◆ WRITTEN INSTRUCTION: Word for word, copy all the data and drop the pictures.

◆ DATA LISTING:
**********
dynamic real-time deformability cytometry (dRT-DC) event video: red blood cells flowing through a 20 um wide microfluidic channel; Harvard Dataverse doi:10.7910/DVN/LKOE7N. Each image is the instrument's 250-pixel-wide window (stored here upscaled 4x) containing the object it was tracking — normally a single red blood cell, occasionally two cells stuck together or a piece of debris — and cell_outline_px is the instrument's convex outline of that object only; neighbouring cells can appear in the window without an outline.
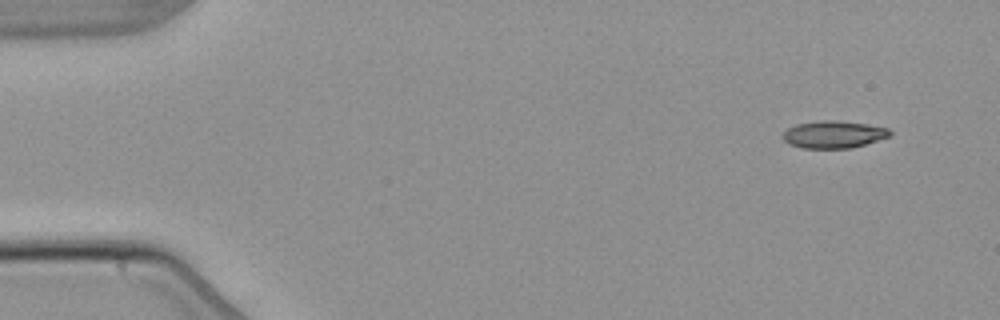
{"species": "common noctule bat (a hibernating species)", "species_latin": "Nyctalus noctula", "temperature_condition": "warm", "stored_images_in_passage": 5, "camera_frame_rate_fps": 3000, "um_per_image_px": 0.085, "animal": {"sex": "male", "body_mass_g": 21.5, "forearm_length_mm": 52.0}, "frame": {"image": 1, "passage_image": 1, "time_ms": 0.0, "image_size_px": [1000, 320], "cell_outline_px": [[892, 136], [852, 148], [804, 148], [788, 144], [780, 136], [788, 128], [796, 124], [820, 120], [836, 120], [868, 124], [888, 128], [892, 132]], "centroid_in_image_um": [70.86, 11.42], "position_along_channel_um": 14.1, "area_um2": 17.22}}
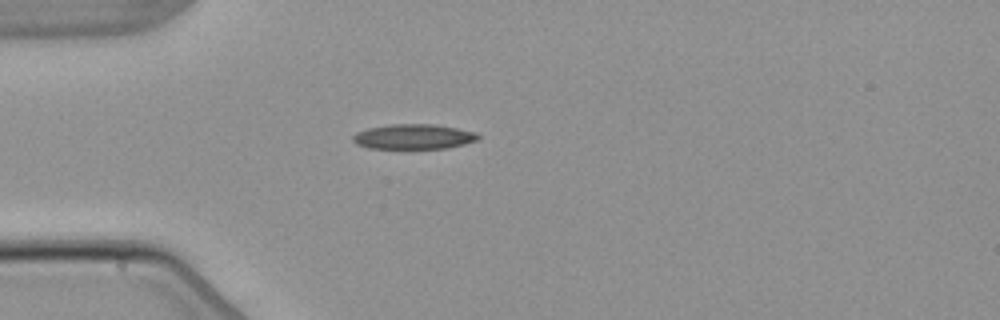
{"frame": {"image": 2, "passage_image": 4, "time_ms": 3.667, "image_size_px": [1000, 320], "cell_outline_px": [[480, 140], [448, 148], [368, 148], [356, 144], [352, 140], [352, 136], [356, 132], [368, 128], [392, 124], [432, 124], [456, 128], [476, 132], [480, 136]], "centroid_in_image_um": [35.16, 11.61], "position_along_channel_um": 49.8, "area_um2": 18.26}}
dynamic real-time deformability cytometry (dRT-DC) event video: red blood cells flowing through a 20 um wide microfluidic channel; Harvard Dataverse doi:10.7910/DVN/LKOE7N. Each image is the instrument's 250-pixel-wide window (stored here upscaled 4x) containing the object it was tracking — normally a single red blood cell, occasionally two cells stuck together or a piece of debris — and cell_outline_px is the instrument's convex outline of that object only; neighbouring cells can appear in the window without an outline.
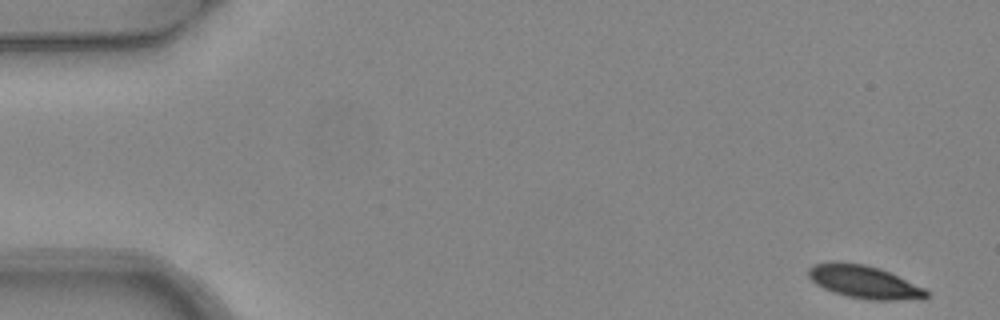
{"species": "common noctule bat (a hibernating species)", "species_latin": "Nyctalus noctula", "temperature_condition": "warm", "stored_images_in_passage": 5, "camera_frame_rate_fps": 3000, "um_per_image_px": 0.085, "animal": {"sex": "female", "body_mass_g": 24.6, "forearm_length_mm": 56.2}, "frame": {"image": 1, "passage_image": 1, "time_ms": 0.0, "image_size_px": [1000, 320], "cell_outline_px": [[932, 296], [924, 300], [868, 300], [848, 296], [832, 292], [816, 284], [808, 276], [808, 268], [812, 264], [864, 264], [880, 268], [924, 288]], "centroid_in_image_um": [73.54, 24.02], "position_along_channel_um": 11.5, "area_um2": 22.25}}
**********
◆ THE REPLY:
dynamic real-time deformability cytometry (dRT-DC) event video: red blood cells flowing through a 20 um wide microfluidic channel; Harvard Dataverse doi:10.7910/DVN/LKOE7N. Each image is the instrument's 250-pixel-wide window (stored here upscaled 4x) containing the object it was tracking — normally a single red blood cell, occasionally two cells stuck together or a piece of debris — and cell_outline_px is the instrument's convex outline of that object only; neighbouring cells can appear in the window without an outline.
{"species": "common noctule bat (a hibernating species)", "species_latin": "Nyctalus noctula", "temperature_condition": "warm", "stored_images_in_passage": 5, "camera_frame_rate_fps": 3000, "um_per_image_px": 0.085, "animal": {"sex": "male", "body_mass_g": 21.5, "forearm_length_mm": 52.0}, "frame": {"image": 1, "passage_image": 1, "time_ms": 0.0, "image_size_px": [1000, 320], "cell_outline_px": [[892, 136], [852, 148], [804, 148], [788, 144], [780, 136], [788, 128], [796, 124], [820, 120], [836, 120], [868, 124], [888, 128], [892, 132]], "centroid_in_image_um": [70.86, 11.42], "position_along_channel_um": 14.1, "area_um2": 17.22}}
{"frame": {"image": 2, "passage_image": 4, "time_ms": 3.667, "image_size_px": [1000, 320], "cell_outline_px": [[480, 140], [448, 148], [368, 148], [356, 144], [352, 140], [352, 136], [356, 132], [368, 128], [392, 124], [432, 124], [456, 128], [476, 132], [480, 136]], "centroid_in_image_um": [35.16, 11.61], "position_along_channel_um": 49.8, "area_um2": 18.26}}
dynamic real-time deformability cytometry (dRT-DC) event video: red blood cells flowing through a 20 um wide microfluidic channel; Harvard Dataverse doi:10.7910/DVN/LKOE7N. Each image is the instrument's 250-pixel-wide window (stored here upscaled 4x) containing the object it was tracking — normally a single red blood cell, occasionally two cells stuck together or a piece of debris — and cell_outline_px is the instrument's convex outline of that object only; neighbouring cells can appear in the window without an outline.
{"species": "common noctule bat (a hibernating species)", "species_latin": "Nyctalus noctula", "temperature_condition": "warm", "stored_images_in_passage": 5, "camera_frame_rate_fps": 3000, "um_per_image_px": 0.085, "animal": {"sex": "female", "body_mass_g": 24.6, "forearm_length_mm": 56.2}, "frame": {"image": 1, "passage_image": 1, "time_ms": 0.0, "image_size_px": [1000, 320], "cell_outline_px": [[932, 296], [924, 300], [868, 300], [848, 296], [832, 292], [816, 284], [808, 276], [808, 268], [812, 264], [864, 264], [880, 268], [924, 288]], "centroid_in_image_um": [73.54, 24.02], "position_along_channel_um": 11.5, "area_um2": 22.25}}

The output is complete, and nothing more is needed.